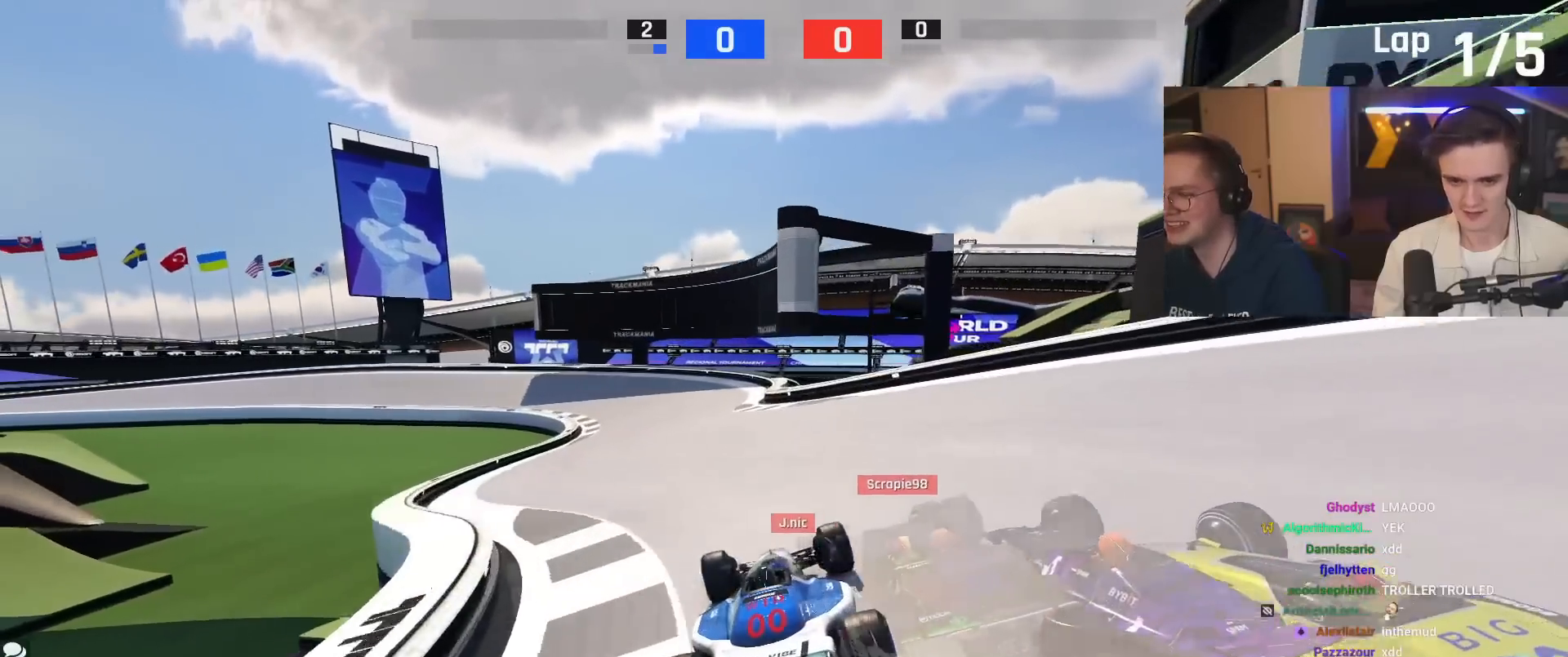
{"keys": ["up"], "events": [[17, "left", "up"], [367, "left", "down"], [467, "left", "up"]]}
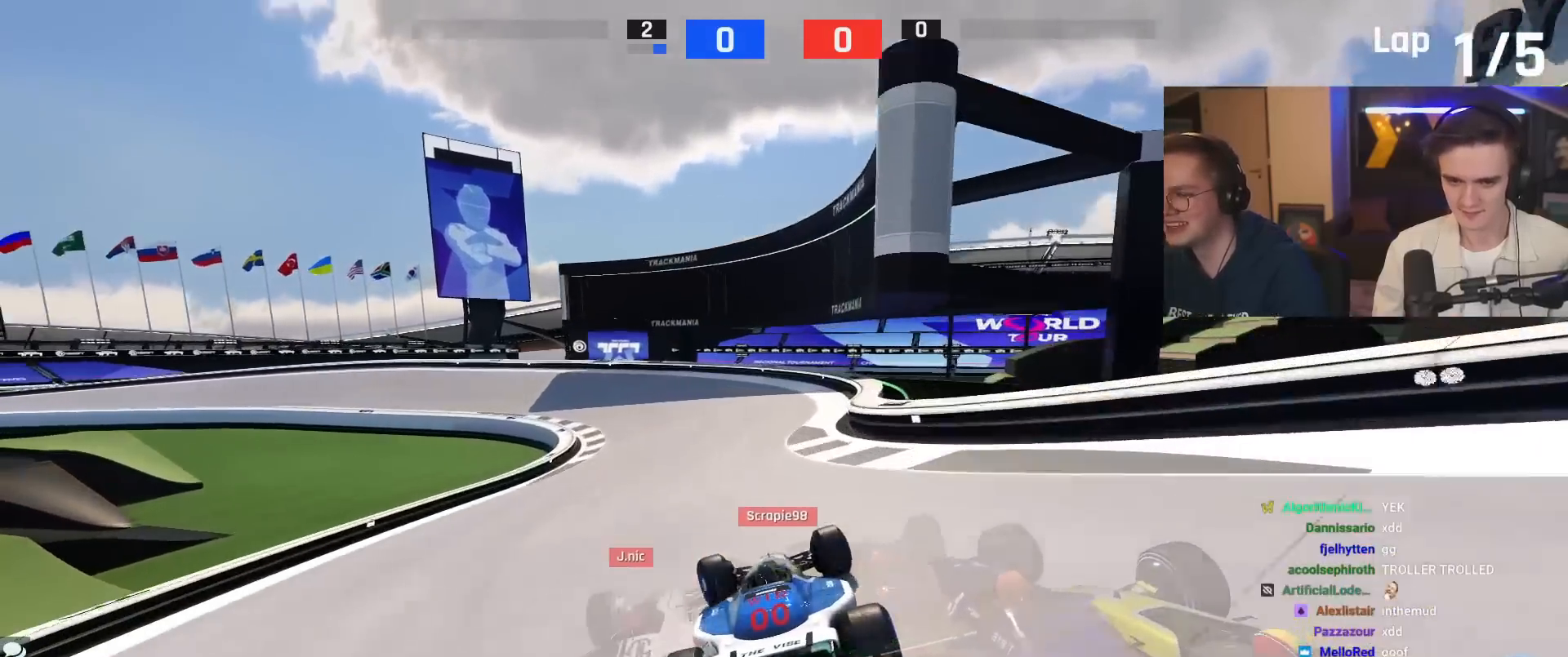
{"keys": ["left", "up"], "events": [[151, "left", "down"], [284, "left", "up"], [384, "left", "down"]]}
==
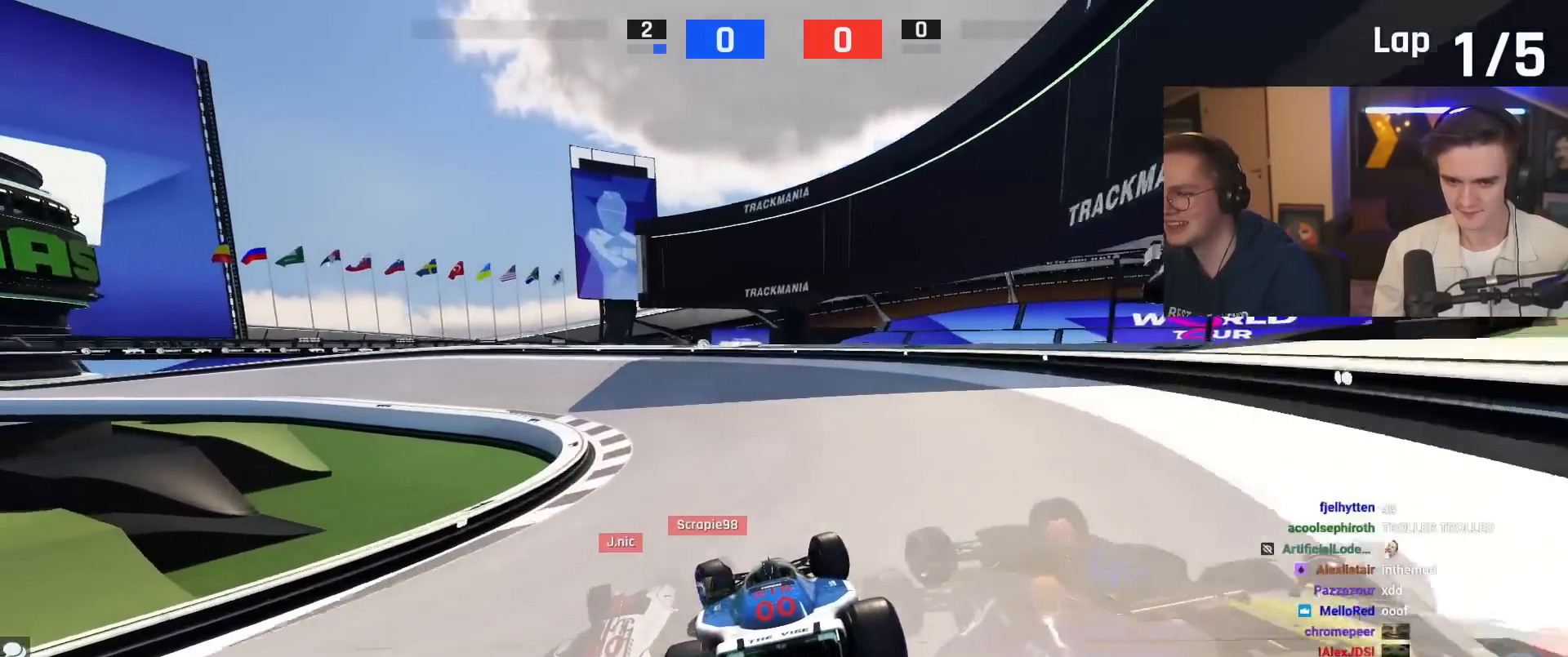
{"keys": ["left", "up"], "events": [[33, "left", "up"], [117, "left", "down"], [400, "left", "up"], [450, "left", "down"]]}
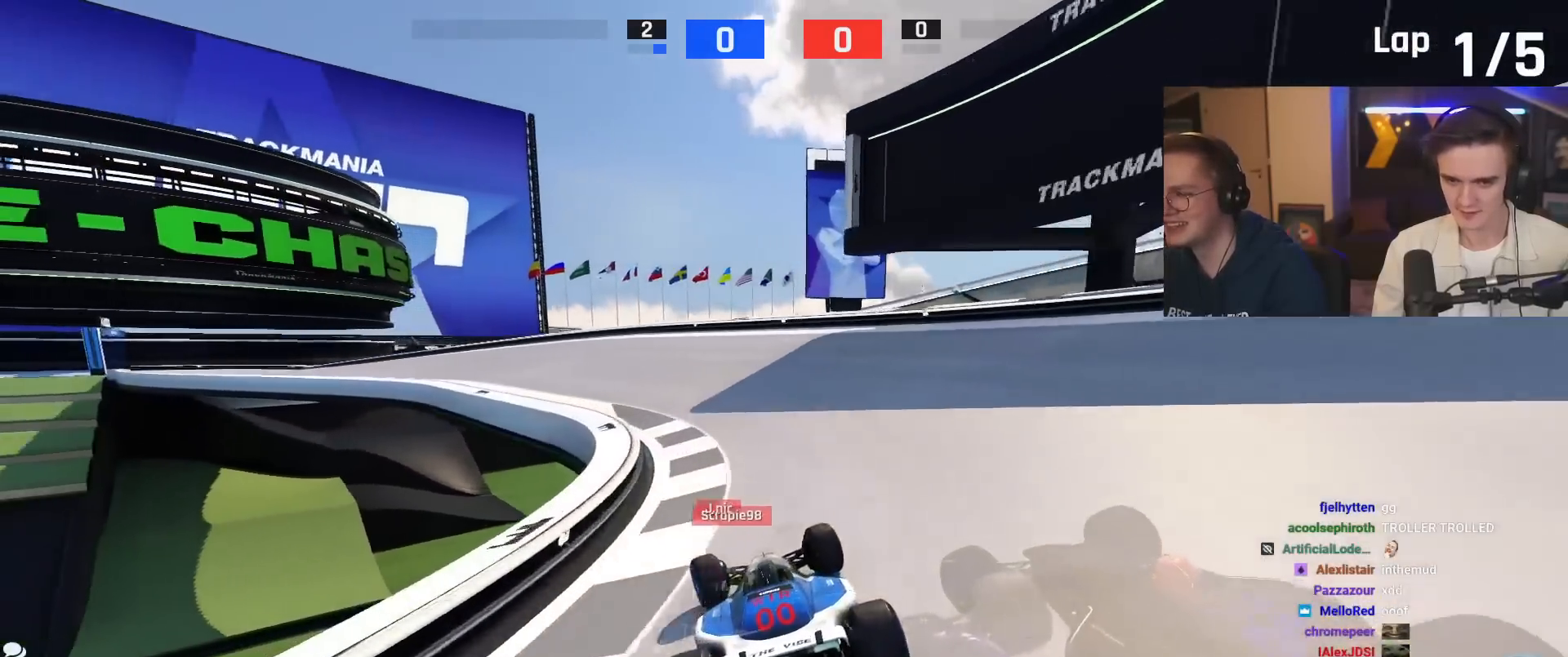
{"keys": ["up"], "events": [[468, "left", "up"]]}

» Exercise directions
What is the number of lines in the preceding entries that hold the string "down"? Give it alone.

» The completed task
3